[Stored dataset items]
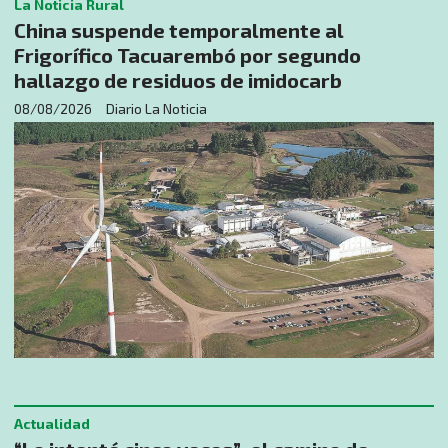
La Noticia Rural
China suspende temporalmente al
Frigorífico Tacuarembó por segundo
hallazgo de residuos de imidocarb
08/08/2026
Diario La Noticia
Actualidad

* Problem to solve
Copy out every entry above word for word; omit the images.

* Response to this exercise
La Noticia Rural
China suspende temporalmente al
Frigorífico Tacuarembó por segundo
hallazgo de residuos de imidocarb
08/08/2026
Diario La Noticia
Actualidad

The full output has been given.